As slow, somber and pensive as it may seem, In the Valley of Elah tackles its Iraq War subject matter with such sledgehammer clumsiness that it risks giving viewers blunt head trauma. Based on actual 2004 events, Paul Haggis’ directorial follow-up to Crash begins like a preachy version of Hardcore, as retired military policeman Hank (Tommy Lee Jones) searches for his soldier son Mike (Jonathan Tucker) after the kid goes mysteriously AWOL following his return home from an 18-month tour of duty in Iraq. Hank is a brooding man of few words who doesn’t trust many and loves his country fiercely, to the point that – in the first of many jaw-droppingly inane, insensitive, and didactic moments – when he drives by a high school and sees the American flag hanging upside down, he stops to elucidate to the simpleminded Hispanic janitor that this incorrect display of the Stars and Stripes is actually a distress signal. But oh, if he only knew what distress the country was actually in!, screams Haggis’ film, which proceeds to strip away Hank’s rosy-eyed view of his native country via his subsequent homicide investigation once Mike is discovered murdered, burned, and chopped into pieces on the side of a rural road.
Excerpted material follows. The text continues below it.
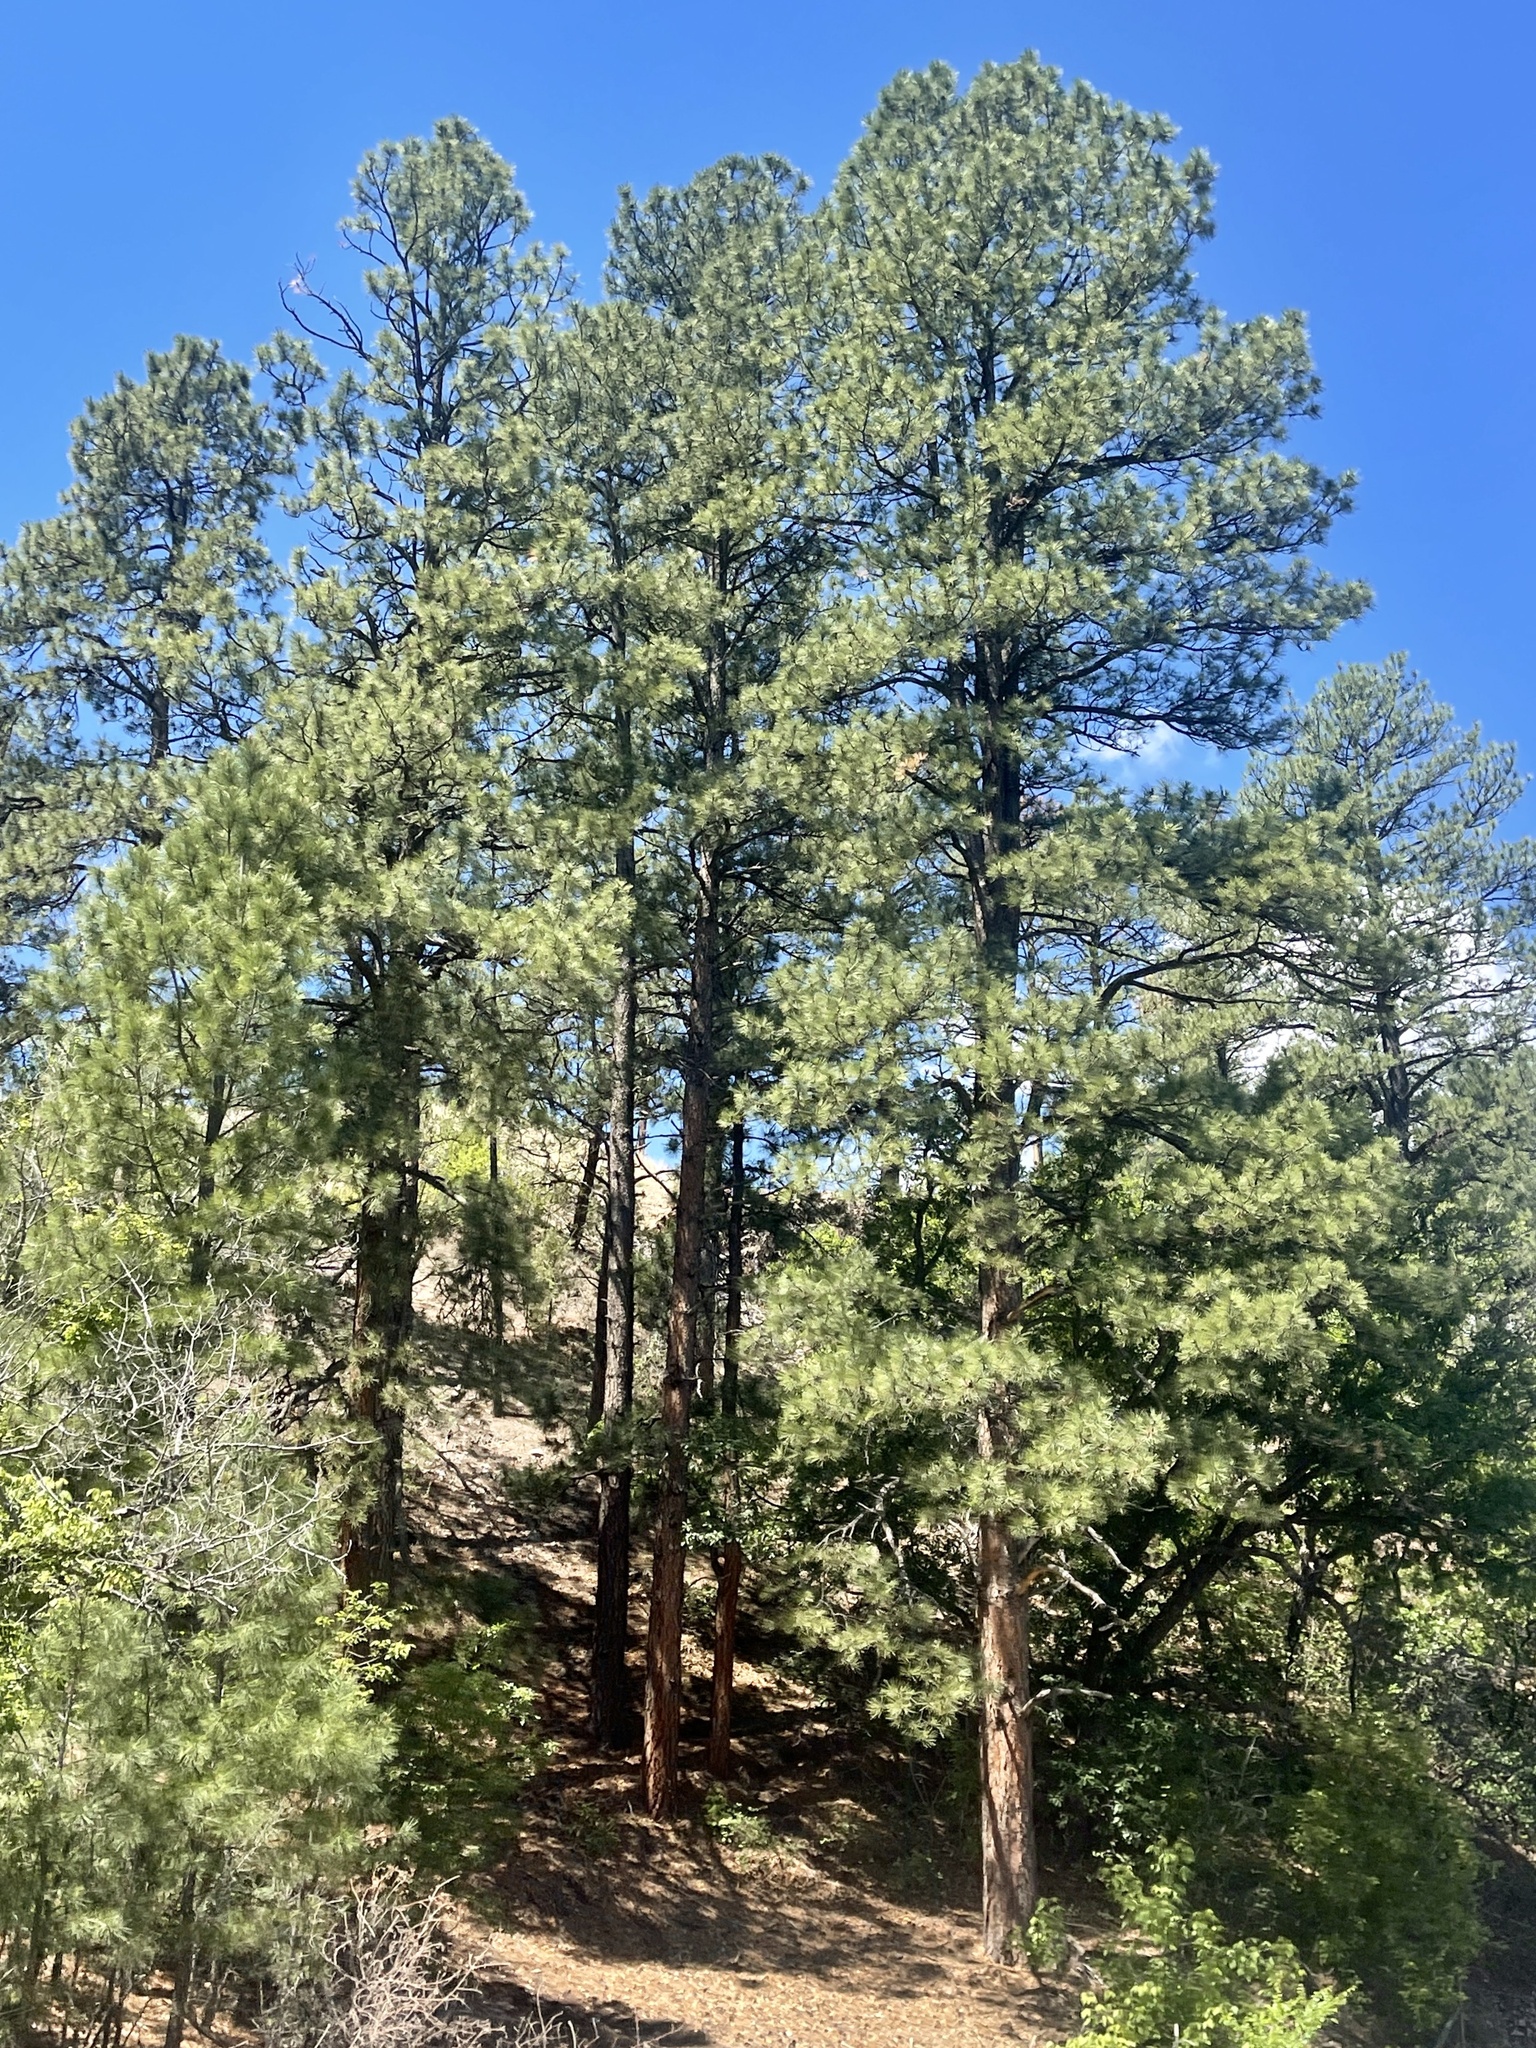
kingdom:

As with Home of the Brave, In the Valley of Elah wrings its hands over the aftershock effects of the war on those waging it, with Hank overcome by the dawning realization that maybe we’re not nobly bringing democracy to Iraq – as claimed by background news soundbites from W. – but, instead, we’re acting like monsters. Heavy, heavy stuff man, or so thinks Haggis, whose film has an air of laughable self-seriousness that’s compounded by its deadly obviousness. Hank’s epiphany is meant to be ours, but the writer/director so ham-fistedly conveys his points (both in terms of dialogue and dramatic situations) that the effect is akin to being lectured to by someone who read a few newspaper articles about an important topic and now figures himself a sage. Haggis’ camerawork is as reserved as Jones’ sturdy performance, yet the air of anguished mourning is pretentiousness incarnate, used to prop up the type of inelegantly conceived “mystery” in which Hank conveniently receives periodic clues from tour-of-duty cell phone video shot by Mike, and in which further superfluous tension is generated by the sexist North Country treatment suffered by his local detective sidekick Sanders (Charlize Theron, once again suppressing her beauty behind mannish clothes and a brunette dye job).
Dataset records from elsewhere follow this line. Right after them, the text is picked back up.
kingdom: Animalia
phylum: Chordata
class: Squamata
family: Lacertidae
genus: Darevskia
Back from Iraq, psychologically scarred grunts admit they now feel “they should just nuke it and let it all turn back to dust,” while Jason Patric’s military prick stonewalls the official police investigation and Hank’s wife (Susan Sarandon) quietly condemns her hubby for silently encouraging her two (now dead) boys to join the armed forces. It’s a deluge of military and war criticism that Haggis is virtually incapable of conveying without heavy-handed verbal or visual sermonizing. The same holds true for treatment of the titular biblical subtext, which becomes ineptly manifest when Hank tells Sanders’ son the legend of David and Goliath as a bedtime story – and then, upon leaving, arrogantly closes the bedroom door shut, so convinced is he that this simple tale has completely cured the kid of his fear of the dark. For In the Valley of Elah, the Iraq War itself is Goliath, U.S. soldiers are David, and – much to Hank’s sorrow – no longer is success simply guaranteed by fearless opposition to the enemy. Hank mourns the clear-cutness of his favorite fable but the film doesn’t, as it subscribes to simplicity all the way through to Hank’s eventual (and painfully predictable) return to the intro’s high school to hang the American flag upside down. The flag message is apt: Help!
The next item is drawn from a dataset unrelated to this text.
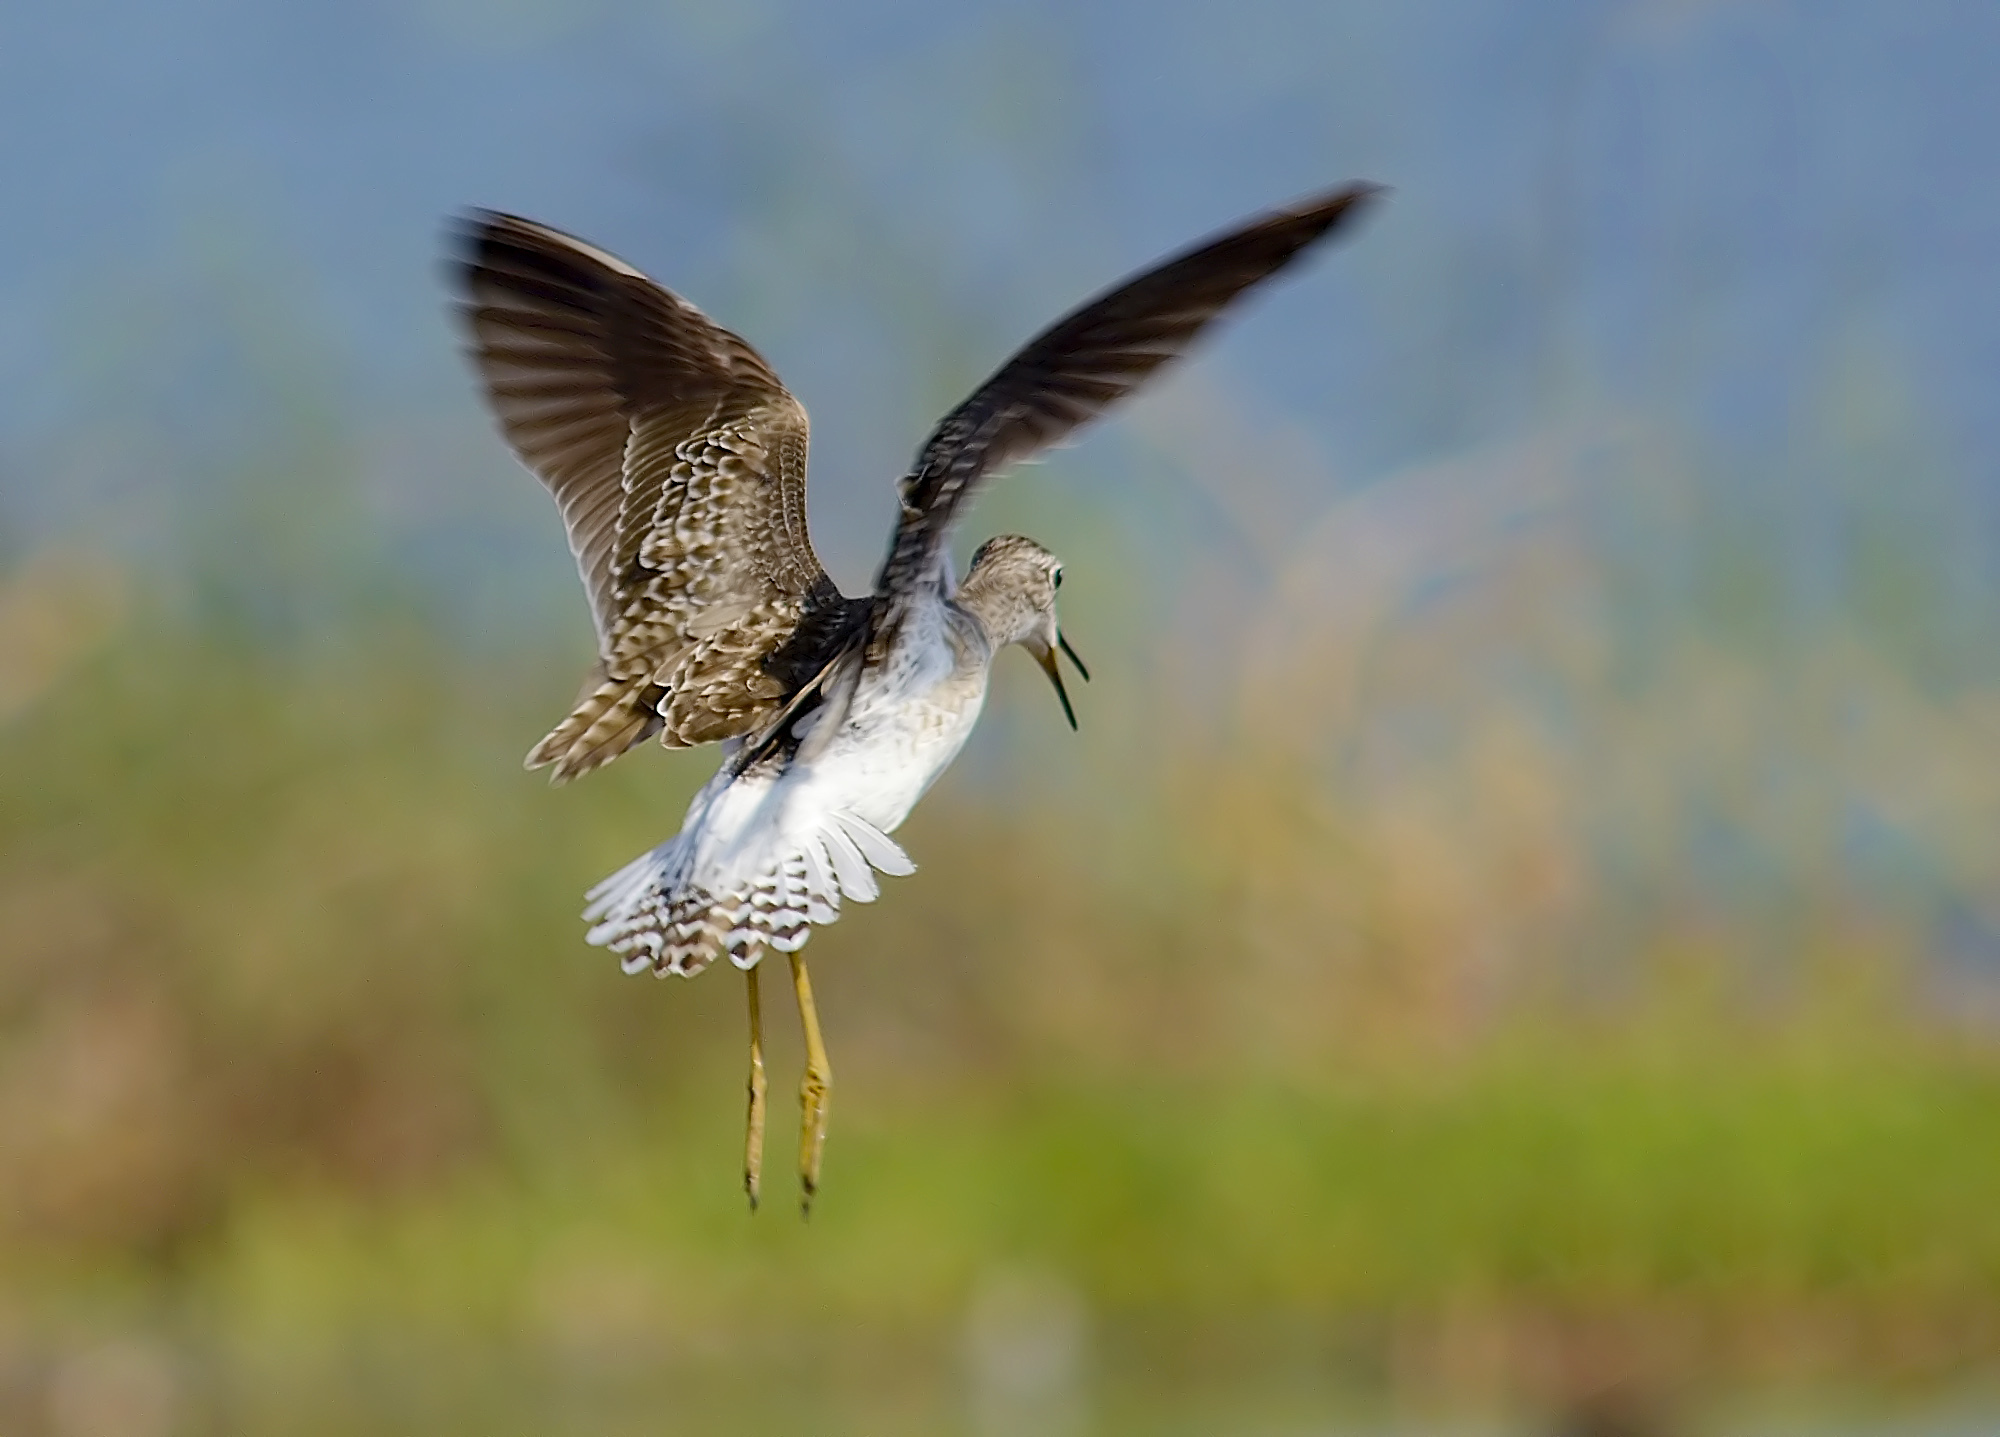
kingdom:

In other words, "Oscar number three, here we come!"
Posted by: rob | September 09, 2007 at 08:07 PM
HA! Well, you never know...
Posted by: Nick | September 09, 2007 at 08:10 PM
Yeah. Ugh. At least "Million Dollar Baby" was fairly deserving, though, if not for Haggis' work specifically. Fortunately this year has "No Country for Old Men," which I expect to get a lot of golden statue attention.